[Entries supplied Boundary: Start]

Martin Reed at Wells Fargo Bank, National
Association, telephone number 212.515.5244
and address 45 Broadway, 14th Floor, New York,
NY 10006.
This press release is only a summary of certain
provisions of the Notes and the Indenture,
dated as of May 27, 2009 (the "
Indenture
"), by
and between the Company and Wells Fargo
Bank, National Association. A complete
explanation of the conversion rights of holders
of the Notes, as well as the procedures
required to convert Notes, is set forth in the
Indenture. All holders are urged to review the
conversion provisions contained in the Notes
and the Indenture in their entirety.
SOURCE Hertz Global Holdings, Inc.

[Entries supplied Boundary: End]

Output every line of the material above word for word, with nothing changed.

Martin Reed at Wells Fargo Bank, National
Association, telephone number 212.515.5244
and address 45 Broadway, 14th Floor, New York,
NY 10006.
This press release is only a summary of certain
provisions of the Notes and the Indenture,
dated as of May 27, 2009 (the "
Indenture
"), by
and between the Company and Wells Fargo
Bank, National Association. A complete
explanation of the conversion rights of holders
of the Notes, as well as the procedures
required to convert Notes, is set forth in the
Indenture. All holders are urged to review the
conversion provisions contained in the Notes
and the Indenture in their entirety.
SOURCE Hertz Global Holdings, Inc.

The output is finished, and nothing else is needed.